7. Sur les demandes accessoires
En application de l’article 696 du code de procédure civile, il convient de laisser à chacune des parties la charge de ses propres dépens d’appel et de première instance. La décision entreprise sera confirmée de ce chef. La SCP Lusson & Catillon et la SELARL Delahousse et associés seront déboutées de leur demande de distraction en application de l’article 699 du même code.

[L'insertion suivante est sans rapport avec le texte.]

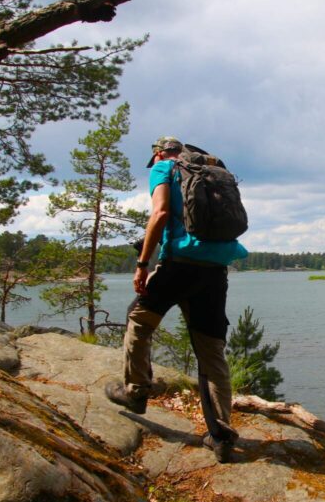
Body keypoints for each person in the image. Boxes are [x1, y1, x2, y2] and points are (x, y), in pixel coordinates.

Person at [105, 136, 248, 463]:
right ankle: (221, 435)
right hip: (214, 271)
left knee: (139, 321)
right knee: (211, 351)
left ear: (158, 153)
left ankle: (136, 392)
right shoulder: (211, 169)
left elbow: (160, 213)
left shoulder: (163, 169)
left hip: (177, 266)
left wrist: (142, 264)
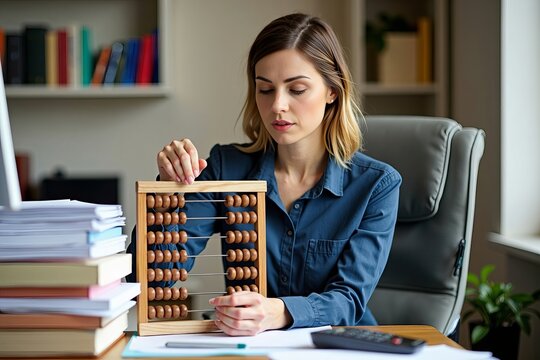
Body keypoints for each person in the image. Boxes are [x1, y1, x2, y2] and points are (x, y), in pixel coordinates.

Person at [132, 13, 401, 336]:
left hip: (338, 348)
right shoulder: (225, 168)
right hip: (248, 349)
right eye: (265, 90)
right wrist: (166, 191)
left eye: (297, 89)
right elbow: (149, 277)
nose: (277, 106)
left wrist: (280, 312)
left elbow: (349, 300)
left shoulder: (376, 186)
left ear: (332, 91)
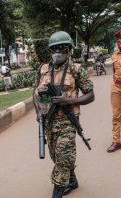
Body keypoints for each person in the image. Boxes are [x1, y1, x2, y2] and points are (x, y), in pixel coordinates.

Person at [33, 31, 94, 198]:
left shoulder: (75, 70)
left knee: (63, 156)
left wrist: (69, 101)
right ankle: (72, 180)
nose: (57, 52)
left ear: (68, 50)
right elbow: (35, 92)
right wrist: (38, 111)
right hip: (49, 120)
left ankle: (57, 191)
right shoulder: (43, 69)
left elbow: (90, 95)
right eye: (53, 49)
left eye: (61, 48)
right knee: (56, 155)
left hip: (67, 120)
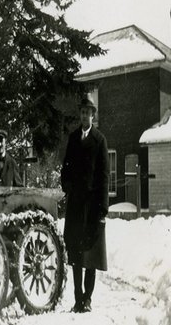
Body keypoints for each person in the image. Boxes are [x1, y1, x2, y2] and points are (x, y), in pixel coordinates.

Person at [61, 93, 109, 313]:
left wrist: (103, 207)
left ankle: (88, 299)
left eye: (88, 113)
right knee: (75, 253)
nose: (84, 116)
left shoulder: (100, 141)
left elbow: (104, 176)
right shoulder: (73, 139)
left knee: (90, 253)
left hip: (91, 207)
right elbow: (66, 168)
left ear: (93, 115)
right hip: (75, 206)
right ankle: (77, 298)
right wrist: (67, 185)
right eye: (81, 112)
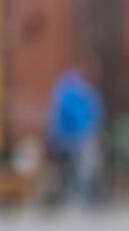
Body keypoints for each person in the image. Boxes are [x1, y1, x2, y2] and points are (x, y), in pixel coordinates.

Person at [46, 66, 104, 206]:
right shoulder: (84, 93)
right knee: (83, 168)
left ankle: (74, 196)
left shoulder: (65, 92)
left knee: (70, 169)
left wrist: (54, 134)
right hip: (80, 138)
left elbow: (57, 116)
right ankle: (81, 197)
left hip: (68, 139)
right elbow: (91, 115)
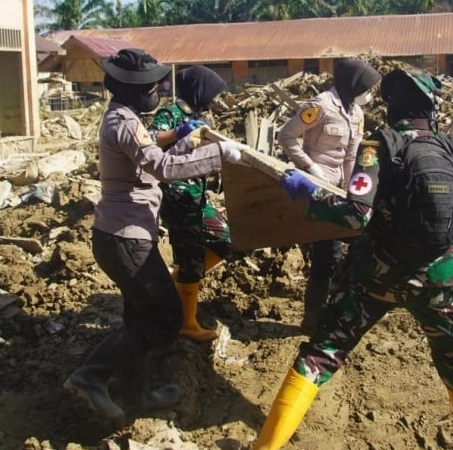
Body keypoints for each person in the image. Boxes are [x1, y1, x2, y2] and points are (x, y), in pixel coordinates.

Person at [252, 68, 453, 450]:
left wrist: (308, 194)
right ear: (432, 106)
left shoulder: (378, 146)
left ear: (392, 104)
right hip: (437, 279)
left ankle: (264, 447)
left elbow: (355, 215)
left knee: (323, 351)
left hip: (375, 277)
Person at [63, 49, 247, 423]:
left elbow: (150, 156)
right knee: (164, 319)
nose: (159, 90)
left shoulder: (125, 116)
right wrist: (218, 156)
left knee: (140, 318)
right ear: (135, 89)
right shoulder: (124, 122)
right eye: (153, 85)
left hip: (126, 234)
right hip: (124, 238)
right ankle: (90, 376)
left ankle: (137, 396)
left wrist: (185, 140)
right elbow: (161, 168)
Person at [275, 58, 381, 333]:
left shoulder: (356, 112)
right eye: (367, 88)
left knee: (356, 246)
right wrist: (310, 168)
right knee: (326, 253)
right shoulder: (319, 106)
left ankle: (339, 309)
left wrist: (352, 189)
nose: (370, 95)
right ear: (353, 84)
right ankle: (313, 318)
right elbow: (285, 136)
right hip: (317, 189)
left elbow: (352, 155)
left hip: (341, 190)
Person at [147, 66, 233, 342]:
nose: (214, 99)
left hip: (196, 193)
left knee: (224, 240)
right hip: (177, 194)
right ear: (199, 89)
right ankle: (186, 321)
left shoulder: (198, 115)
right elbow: (150, 141)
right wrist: (179, 132)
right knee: (191, 256)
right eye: (211, 92)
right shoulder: (171, 114)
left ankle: (180, 283)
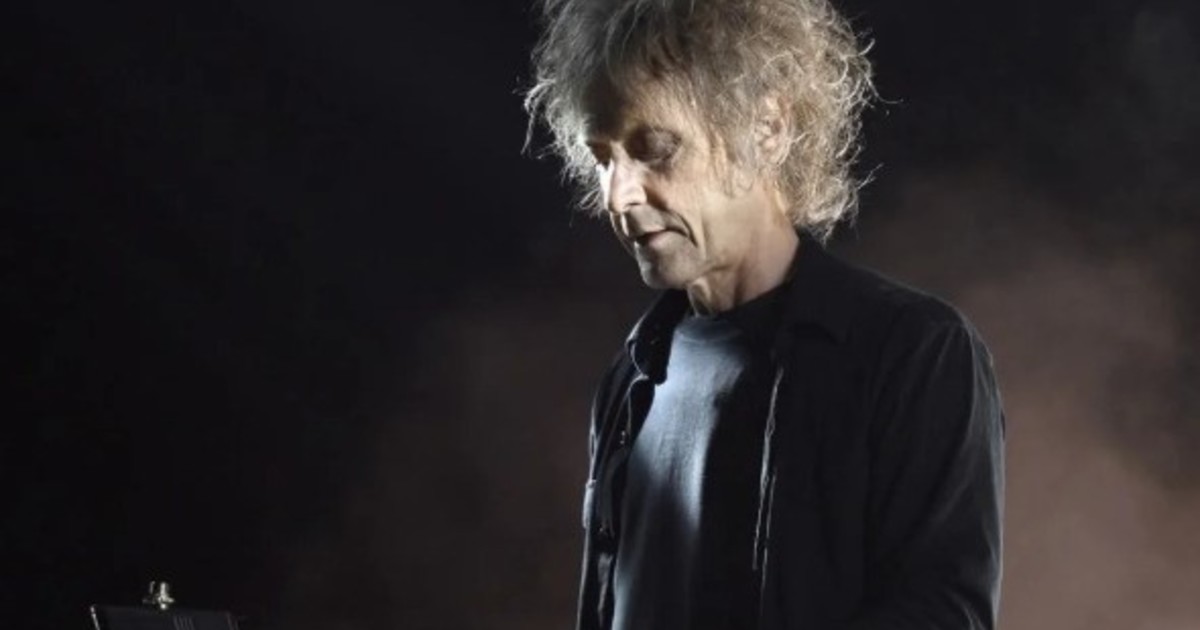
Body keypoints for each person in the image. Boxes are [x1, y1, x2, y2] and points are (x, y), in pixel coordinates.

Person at [523, 1, 1006, 629]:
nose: (619, 195)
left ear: (767, 128)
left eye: (655, 148)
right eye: (604, 158)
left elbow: (941, 617)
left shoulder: (916, 354)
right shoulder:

En application de l’article 700 du code de procédure civile, les parties seront déboutées de leurs demandes respectives au titre de leurs frais irrépétibles, la décision querellée étant confirmée du chef des frais irrépétibles de première instance.
PAR CES MOTIFS
La cour, statuant par arrêt contradictoire, en dernier ressort,
Infirme le jugement rendu le 17 octobre 2022 par le tribunal judiciaire de Compiègne, sauf en ce qu’il a :
— dit que chacune des parties conservera la charge de ses dépens ;
— dit n’y avoir lieu à condamnation sur le fondement de l’article 700 du code de procédure civile ;
Statuant à nouveau des chefs infirmés, et y ajoutant,
Déclare recevable l’action de M. [F] [R] et Mme [L] [U] ;
Déboute M. [R] et Mme [U] de leur demande d’annulation du contrat de vente n°82194 conclu le 29 mars 2017 avec la société Immo confort, devenue IC groupe ;
Déboute M. [R] et Mme [U] de leur demande de résolution du contrat de vente n°82194 conclu le 29 mars 2017 avec la société Immo confort, devenue IC groupe ;
Déclare irrecevable la demande en paiement présentée par la société CA Consumer Finance au titre du contrat de crédit affecté conclu le 29 mars 2017 avec M. [R] et Mme [U] ;
Prononce l’annulation du contrat de vente n°82159 conclu le 30 mai 2017 entre M. [R] et la société Immo confort, devenue IC groupe ;
Prononce en conséquence l’annulation du contrat de crédit affecté conclu le 30 mai 2017 entre M. [R] et la société Cofidis ;
Déboute la société Cofidis de sa demande en restitution du capital emprunté ;
Condamne la société Cofidis à rembourser la somme de 4 702,51 euros à M. [R] ;
Prononce l’annulation du contrat de vente n° n°83065 conclu le 11 septembre 2017 entre M. [R] et la société Immo confort, devenue IC groupe ;
Prononce en conséquence l’annulation du contrat de crédit affecté conclu le 11 septembre 2017 entre M. [R] et la société Cetelem, devenue BNP Paribas Personal Finance ;
Condamne M. [R] à rembourser à la société BNP Paribas Personal Finance la somme de 17 096,72 euros ;
Autorise M. [R] à s’acquitter de sa dette en 23 mensualités de 150 euros, payables le 5 de chaque mois à compter de la signification de la présente décision, le solde devant être versé lors de la 24è mensualité ;
Dit qu’à défaut de paiement d’une seule de ces mensualités à la date prévue, le solde de la dette redeviendra immédiatement exigible dans les 8 jours de la réception d’une mise en demeure restée infructueuse ;
Condamne M. [R] à une amende civile de 500 euros ;
Laisse à chacune des parties la charge de ses propres dépens d’appel ;
Déboute la SCP Lusson et Catillon et la SELARL Delahousse et associés de leurs demandes de distraction ;
Déboute les parties de leurs demandes respectives au titre de leurs frais irrépétibles.